Covid-19: Zero casos

Prioridade à segurança

No actual contexto de pandemia, a Associação Portuguesa de Pais e Amigos do Cidadão Deficiente Mental de Lisboa tem procurado dar as respostas acertadas, com a urgência que a Covid-19 impôs e com a imprevisibilidade que a situação ainda apresenta.

Desde o dia 16 de Março, suspendemos as actividades na Creche “A Tartaruga e a Lebre” e nos “Centros de Apoio Ocupacional”.

Implica que muitas crianças, jovens e adultos tenham ficado ao cuidado dos seus familiares, alguns deles (utentes e familiares) idosos, num acréscimo de risco e esforço que ansiamos poder contribuir para colmatar tão cedo as circunstâncias o permitam.

A APPACDM de Lisboa reafirma dois objectivos primordiais:

– Prestar o melhor serviço possível, no actual contexto, aos nossos utentes;

– Assegurar a sustentabilidade económica e financeira da Instituição.

Os técnicos da APPACDM de Lisboa têm continuado a prestar o apoio possível, através dos meios que a distância permite, obrigados que estamos à suspensão dos nossos serviços.

Mantemos a funcionar os Lares Residenciais –  Penha de França, Pedralvas, Júlia Moreira, Quinta dos Inglesinhos (Almada) e Casas da Alapraia (Cascais) – o que significa que continuamos, deste modo, a cuidar, diariamente, de cerca de 90 jovens e adultos.

Até agora, felizmente, não registámos qualquer caso de infeção. Adotámos, desde o início, e mantemos, uma estratégia de segurança máxima para os utentes, colaboradores e instalações. Significa um acréscimo de rigorosos procedimentos de proteção e de esforço para as coordenações e equipas permanentes e de apoio.

A Segurança Social assegurou o pagamento mensal dos acordos de cooperação em vigor.

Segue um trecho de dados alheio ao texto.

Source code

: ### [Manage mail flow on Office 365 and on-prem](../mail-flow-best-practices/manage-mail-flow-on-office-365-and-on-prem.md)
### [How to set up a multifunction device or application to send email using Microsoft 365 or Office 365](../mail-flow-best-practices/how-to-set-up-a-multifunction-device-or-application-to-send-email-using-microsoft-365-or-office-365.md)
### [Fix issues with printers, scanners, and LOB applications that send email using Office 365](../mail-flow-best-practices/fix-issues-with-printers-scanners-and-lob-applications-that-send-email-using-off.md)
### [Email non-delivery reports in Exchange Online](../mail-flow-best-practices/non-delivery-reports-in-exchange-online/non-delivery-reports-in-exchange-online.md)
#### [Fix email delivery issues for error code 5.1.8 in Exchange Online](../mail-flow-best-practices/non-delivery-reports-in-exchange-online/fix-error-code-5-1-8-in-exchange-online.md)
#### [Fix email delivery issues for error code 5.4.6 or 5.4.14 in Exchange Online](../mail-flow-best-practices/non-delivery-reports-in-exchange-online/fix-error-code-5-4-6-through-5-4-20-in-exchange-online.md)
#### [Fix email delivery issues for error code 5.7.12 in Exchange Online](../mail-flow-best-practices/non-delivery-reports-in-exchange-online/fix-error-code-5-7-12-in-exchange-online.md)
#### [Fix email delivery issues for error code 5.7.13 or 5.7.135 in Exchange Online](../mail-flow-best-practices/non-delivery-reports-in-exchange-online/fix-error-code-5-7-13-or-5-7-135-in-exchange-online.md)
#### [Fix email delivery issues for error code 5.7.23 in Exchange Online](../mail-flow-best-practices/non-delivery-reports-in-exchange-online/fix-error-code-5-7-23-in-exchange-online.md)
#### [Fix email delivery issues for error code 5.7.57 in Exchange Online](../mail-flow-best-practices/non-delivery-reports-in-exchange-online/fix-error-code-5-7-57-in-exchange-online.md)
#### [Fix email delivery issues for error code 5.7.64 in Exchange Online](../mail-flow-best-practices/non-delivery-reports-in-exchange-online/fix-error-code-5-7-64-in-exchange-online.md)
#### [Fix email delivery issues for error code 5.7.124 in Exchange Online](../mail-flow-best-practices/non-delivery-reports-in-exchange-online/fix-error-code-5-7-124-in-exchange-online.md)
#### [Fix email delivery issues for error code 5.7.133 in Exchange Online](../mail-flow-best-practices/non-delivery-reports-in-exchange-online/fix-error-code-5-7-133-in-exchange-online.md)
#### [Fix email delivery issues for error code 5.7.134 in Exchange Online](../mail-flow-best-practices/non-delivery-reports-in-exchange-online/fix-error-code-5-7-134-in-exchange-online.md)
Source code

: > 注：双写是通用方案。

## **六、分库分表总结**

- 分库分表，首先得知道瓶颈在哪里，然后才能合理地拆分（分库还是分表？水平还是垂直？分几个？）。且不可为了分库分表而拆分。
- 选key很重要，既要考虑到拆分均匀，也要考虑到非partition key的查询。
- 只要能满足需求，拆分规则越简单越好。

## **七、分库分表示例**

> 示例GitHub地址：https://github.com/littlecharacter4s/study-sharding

Outras verbas oriundas do Ministério da Educação e do IEFP, cujo pagamento não se reveste de idêntica regularidade, são tidas como integralmente reembolsáveis face à interpretação, pelas instituições, da legislação emanada. Contudo, a experiência aconselha-nos a ter alguma reserva nesta matéria.

O Ministério do Trabalho, Solidariedade e Segurança Social legislou a possibilidade de recurso ao “lay off”, enquanto instrumento para apoio às empresas e IPSS’s, e como proteção mínima de rendimentos dos trabalhadores afetados pela suspensão de atividade.

É clara a redução de alguns custos – alimentação, combustíveis, etc. – outros de comportamento menos previsível, outros ainda que aumentam, para responder a actuais necessidades e preparar, na medida do possível, o regresso à normalidade.

Garantimos todos os salários de março e abril, traduzindo-se numa despesa suportada pelo instável equilíbrio conseguido com as comparticipações familiares, das prestações de serviços suspensas – Creche e Apoio Ocupacional – em 35% do seu valor (sem cobrança do transporte no CAO).

Vivemos tempos estranhos e (ainda) imprevisíveis. Continuamos em estado de emergência até 2 de Maio, num período que continua a ser de grande expectativa quanto à retoma das atividades, mas que imporá tomada das decisões que se considerem adequadas neste contexto de incerteza.

A APPACDM de Lisboa tudo faz, e fará, para garantir segurança, confiança e tranquilidade aos seus utentes, familiares e colaboradores.

Apresentamos também as nossas sinceras condolências a todas as famílias das vítimas de Covid-19, em Portugal.

E saudamos todos os profissionais que estão na linha da frente, em vários sectores. Uns mais visíveis que outros. Os nossos colaboradores dos Lares Residenciais (permanentes e os que estão ser chamados) também merecem aplausos!